N & S are the estimated number of sites in the alignment where a substitution would either be non-synonymous (N) or synonymous (S). This is calculated based on the genetic code and the codon usage model estimated from the data. It is not the same thing as the actual number of synonymous or non-synonymous changes. So in your alignment, there are about 2257 non-synonymous sites and 655 synonymous sites. This is roughly what you'd expect given the genetic code.
Despite there being more non-synonymous sites, the rate of non-synonymous changes is much lower than the rate of synonymous changes, leading to a dN/dS that is <<< 1. This suggests a significant degree of purifying selection acting on whatever gene you're looking at.
Also, why would model M1a be used to check for branch-specific dN and dS? Why not model M0 which doesn't constrain it since M1a does not allow positive selection anyways?
It's possible I got the model terminology wrong. If you set model = 1 in the control file, this will give you the free-ratio model, which allows each branch to have an independent dN/dS. Looking at the manual again, I see that this different from model M1a, which is a nearly neutral model that is used as a null model when looking for positive selection. Typically M1a is compared against M2a.
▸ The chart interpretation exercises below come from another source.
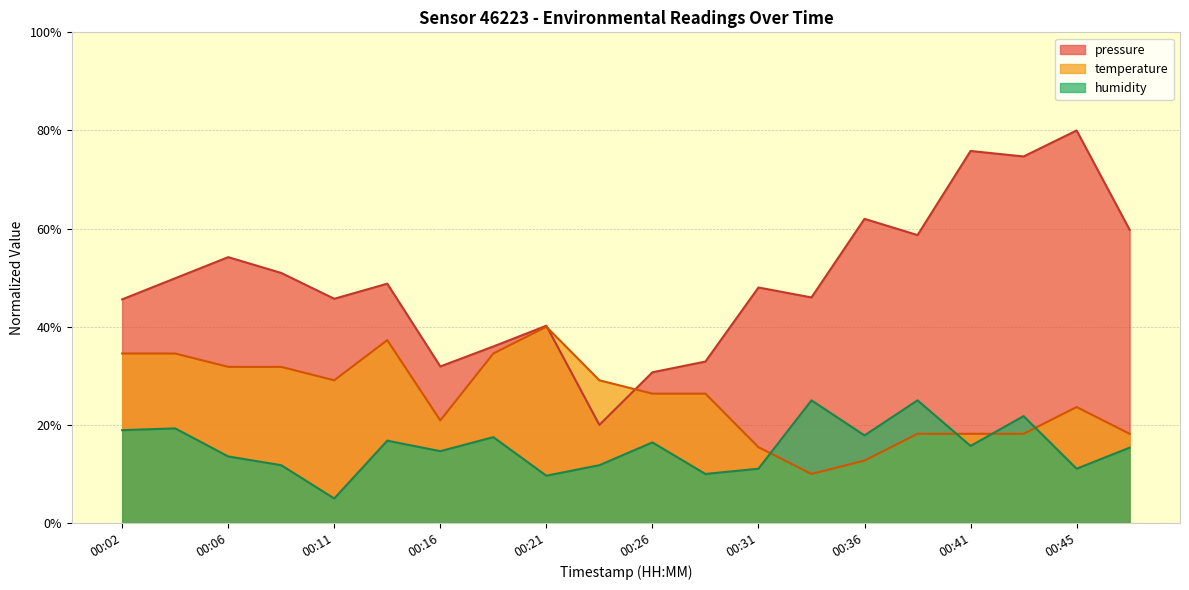

What is the difference between the maximum and minimum values in the humidity series?

20.0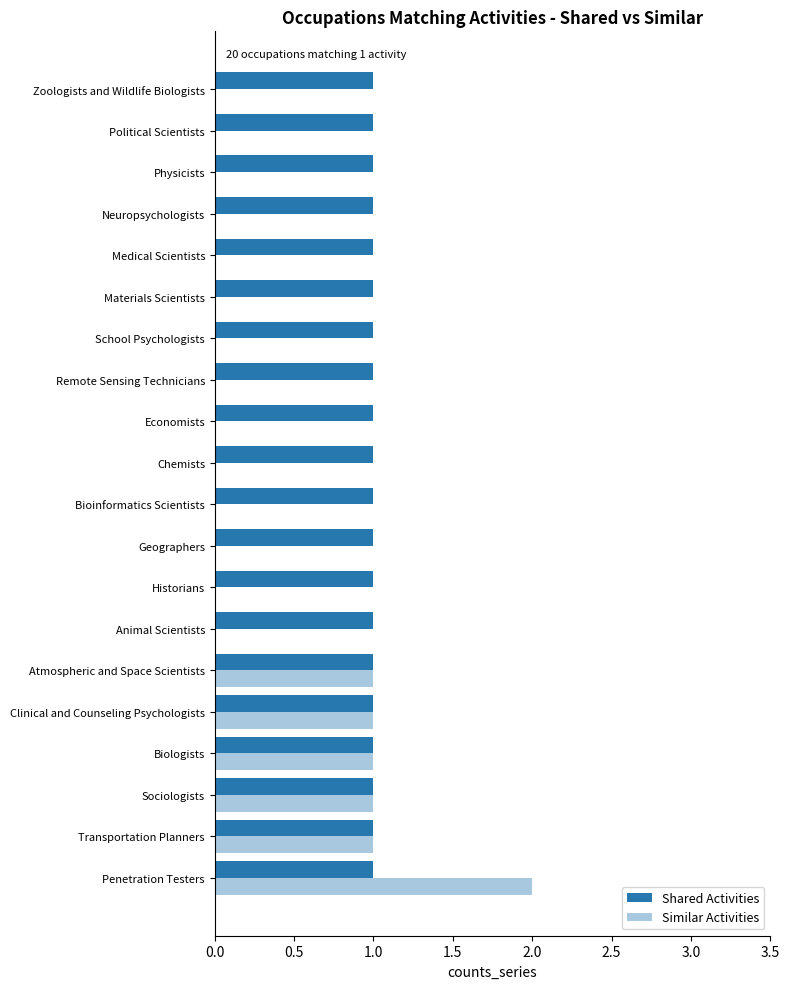

Which label corresponds to the largest value in the chart?

Penetration Testers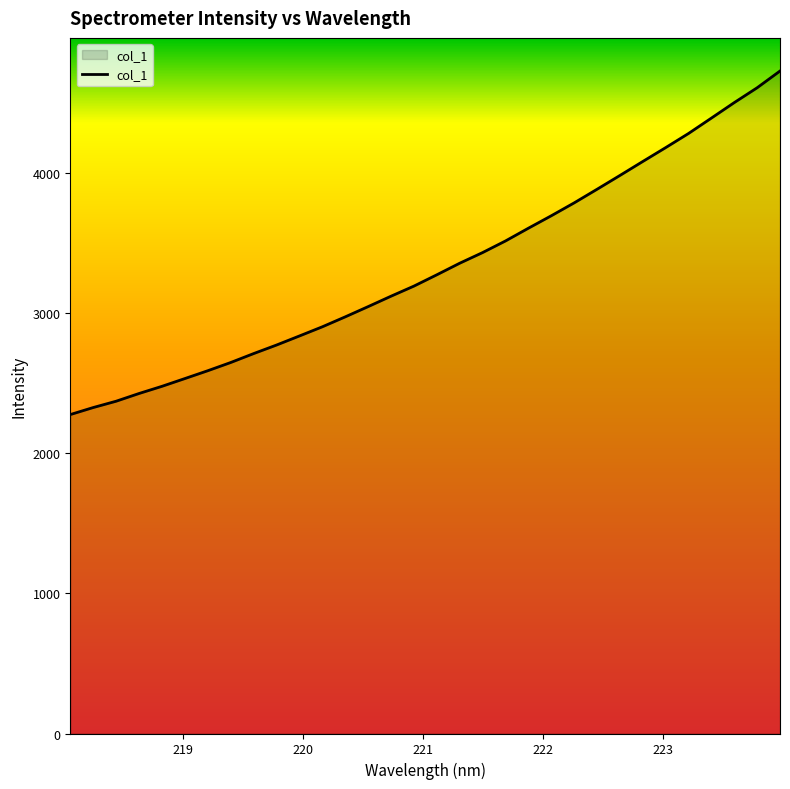

Count the number of values greater than 3271.

16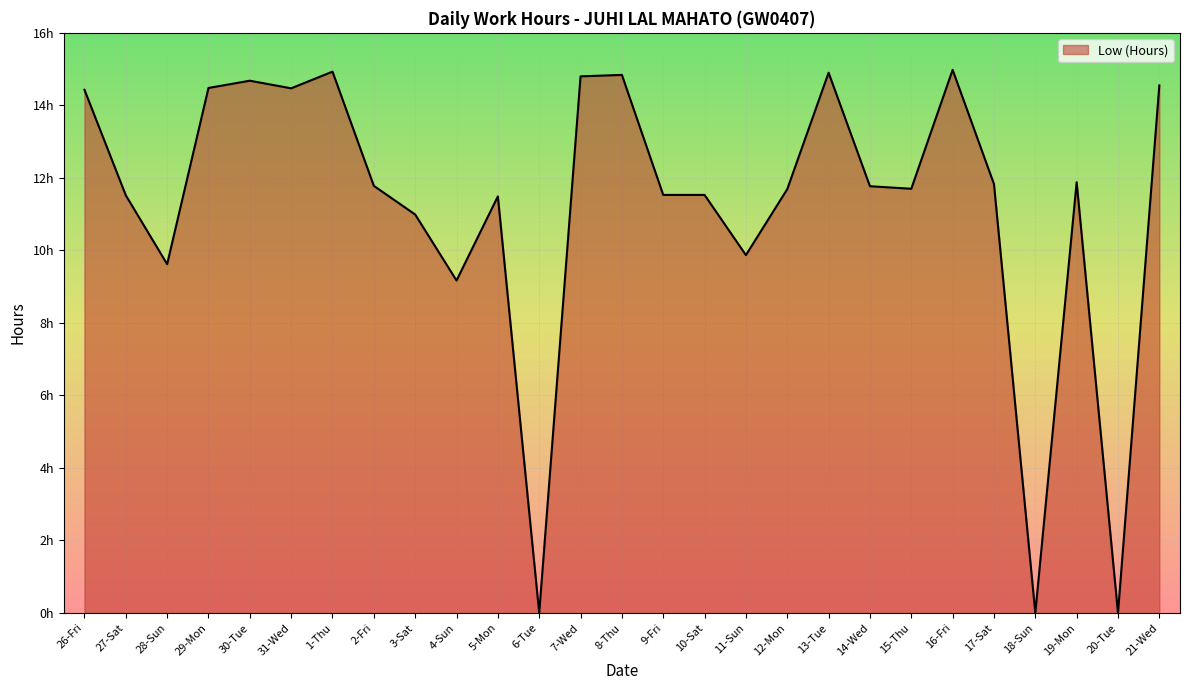

Does the chart display data point markers on the line(s)?

No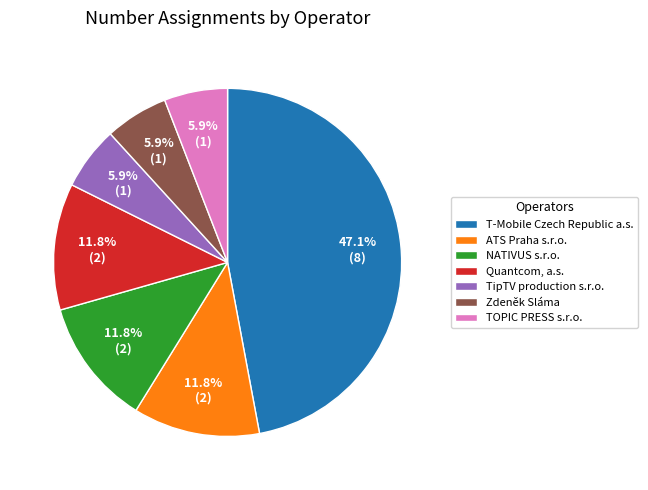

What is the largest slice in the pie chart?

T-Mobile Czech Republic a.s.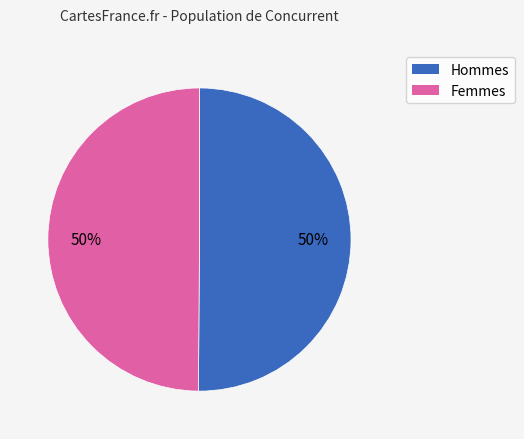

To the nearest percent, what is the average slice percentage?

50%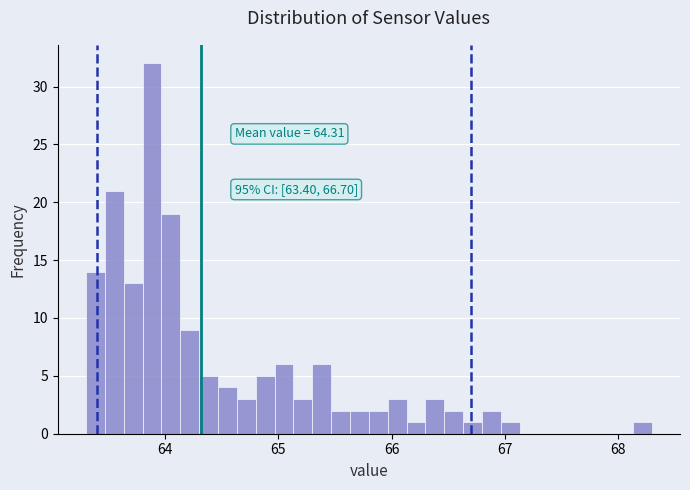

Around what value on the x-axis is the tallest bar? Give the approximate position of its centre, as read against the axis.

63.9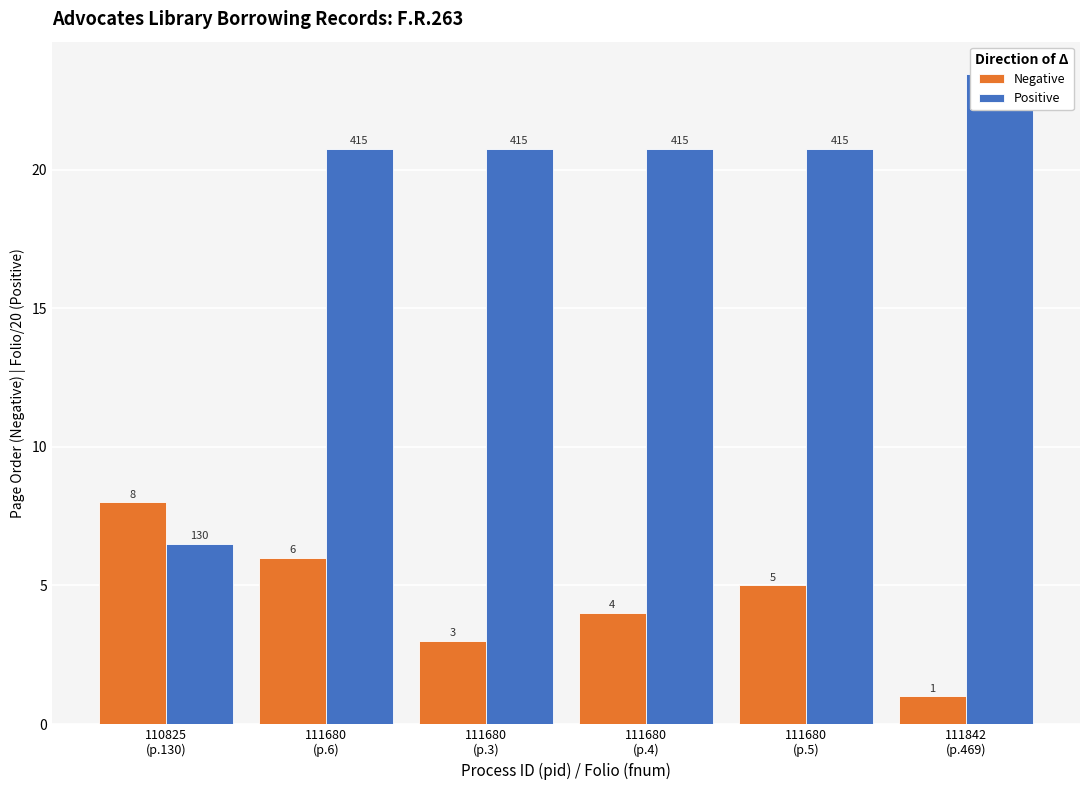

Which series changed the most between 111680
(p.6) and 111842
(p.469)?

Negative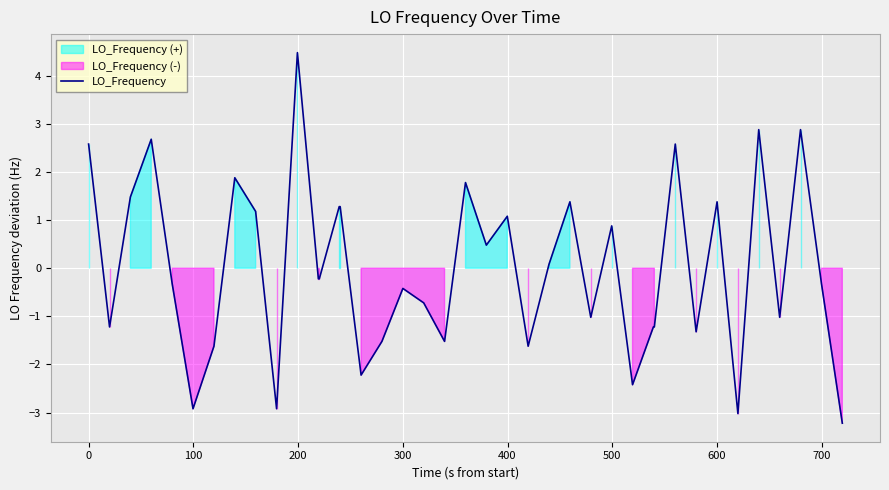

What is the lowest value of the LO_Frequency series?

-3.2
In your case, you can run M0 to get dN and dS rates across each branch, but the overall dN/dS rate will be constrained to be equal across the whole tree (this is rather non-intuitive, at least to me!). I was just suggesting you could also try the free-ratio model to get independent estimates of dN/dS at each branch as well.
Okay I can try the free ratio model as well, but I don't think it gives me individual dN and dS values with their individual branch lengths. I have to make a dN and dS tree where I can use their individual branch lengths and compare the differences visually in that manner. M0 gives individual dN and dS but the branch length (t) then is for the average dN/dS I believe.
The free ratio model actually will give you individual dN and dS values for each branch. The output file will have three different trees, one for dS, one for dN, and one of omega.